Start of Input
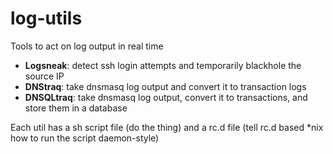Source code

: # log-utils
Tools to act on log output in real time

- **Logsneak**: detect ssh login attempts and temporarily blackhole the source IP
- **DNStraq**: take dnsmasq log output and convert it to transaction logs
- **DNSQLtraq**: take dnsmasq log output, convert it to transactions, and store them in a database

Each util has a sh script file (do the thing) and a rc.d file (tell rc.d based \*nix how to run the script daemon-style)
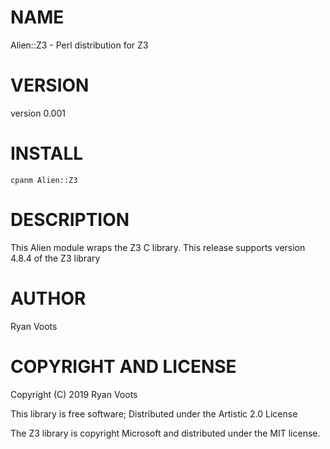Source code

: # NAME

Alien::Z3 - Perl distribution for Z3

# VERSION

version 0.001

# INSTALL

    cpanm Alien::Z3

# DESCRIPTION

This Alien module wraps the Z3 C library. This release supports version 4.8.4 of the Z3 library

# AUTHOR

Ryan Voots

# COPYRIGHT AND LICENSE

Copyright (C) 2019 Ryan Voots

This library is free software; Distributed under the Artistic 2.0 License

The Z3 library is copyright Microsoft and distributed under the MIT license.
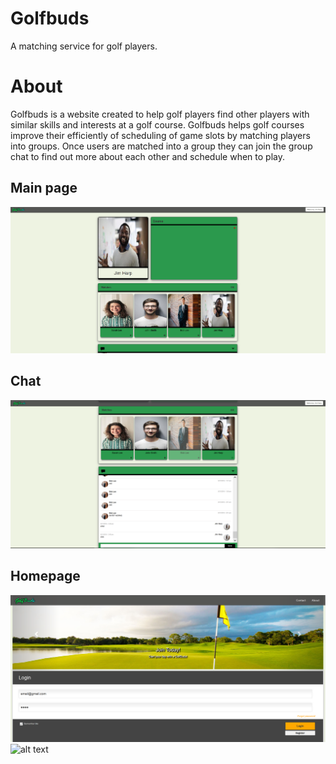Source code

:# Golfbuds
A matching service for golf players. 

# About
Golfbuds is a website created to help golf players find other players with similar skills and interests at a golf course. 
Golfbuds helps golf courses improve their efficiently of scheduling of game slots by matching players into groups.
Once users are matched into a group they can join the group chat to find out more about each other and schedule when to play.

## Main page
![alt text](https://github.com/anthonytran2/golfbuds/blob/master/images/ProfileAndMatches.png) 

## Chat
![alt text](https://github.com/anthonytran2/golfbuds/blob/master/images/Chat.PNG)

## Homepage
![alt text](https://github.com/anthonytran2/golfbuds/blob/master/images/login_page_top.PNG)
![alt text](https://github.com/anthonytran2/golfbuds/blob/master/images/login_bottom.PNG)


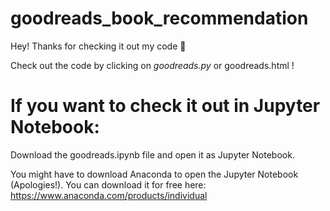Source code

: # goodreads_book_recommendation

Hey! Thanks for checking it out my code 🙂

Check out the code by clicking on <em> goodreads.py </em> or goodreads.html ! 

# If you want to check it out in Jupyter Notebook:
Download the goodreads.ipynb file and open it as Jupyter Notebook. 

You might have to download Anaconda to open the Jupyter Notebook (Apologies!). You can download it for free here: https://www.anaconda.com/products/individual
End of Input
Repeat every entry exactly. Do not include the pictures.

▶ _Result below_
Source code

: # log-utils
Tools to act on log output in real time

- **Logsneak**: detect ssh login attempts and temporarily blackhole the source IP
- **DNStraq**: take dnsmasq log output and convert it to transaction logs
- **DNSQLtraq**: take dnsmasq log output, convert it to transactions, and store them in a database

Each util has a sh script file (do the thing) and a rc.d file (tell rc.d based \*nix how to run the script daemon-style)
Source code

: # NAME

Alien::Z3 - Perl distribution for Z3

# VERSION

version 0.001

# INSTALL

    cpanm Alien::Z3

# DESCRIPTION

This Alien module wraps the Z3 C library. This release supports version 4.8.4 of the Z3 library

# AUTHOR

Ryan Voots

# COPYRIGHT AND LICENSE

Copyright (C) 2019 Ryan Voots

This library is free software; Distributed under the Artistic 2.0 License

The Z3 library is copyright Microsoft and distributed under the MIT license.
Source code

:# Golfbuds
A matching service for golf players. 

# About
Golfbuds is a website created to help golf players find other players with similar skills and interests at a golf course. 
Golfbuds helps golf courses improve their efficiently of scheduling of game slots by matching players into groups.
Once users are matched into a group they can join the group chat to find out more about each other and schedule when to play.

## Main page
![alt text](https://github.com/anthonytran2/golfbuds/blob/master/images/ProfileAndMatches.png) 

## Chat
![alt text](https://github.com/anthonytran2/golfbuds/blob/master/images/Chat.PNG)

## Homepage
![alt text](https://github.com/anthonytran2/golfbuds/blob/master/images/login_page_top.PNG)
![alt text](https://github.com/anthonytran2/golfbuds/blob/master/images/login_bottom.PNG)


Source code

: # goodreads_book_recommendation

Hey! Thanks for checking it out my code 🙂

Check out the code by clicking on <em> goodreads.py </em> or goodreads.html ! 

# If you want to check it out in Jupyter Notebook:
Download the goodreads.ipynb file and open it as Jupyter Notebook. 

You might have to download Anaconda to open the Jupyter Notebook (Apologies!). You can download it for free here: https://www.anaconda.com/products/individual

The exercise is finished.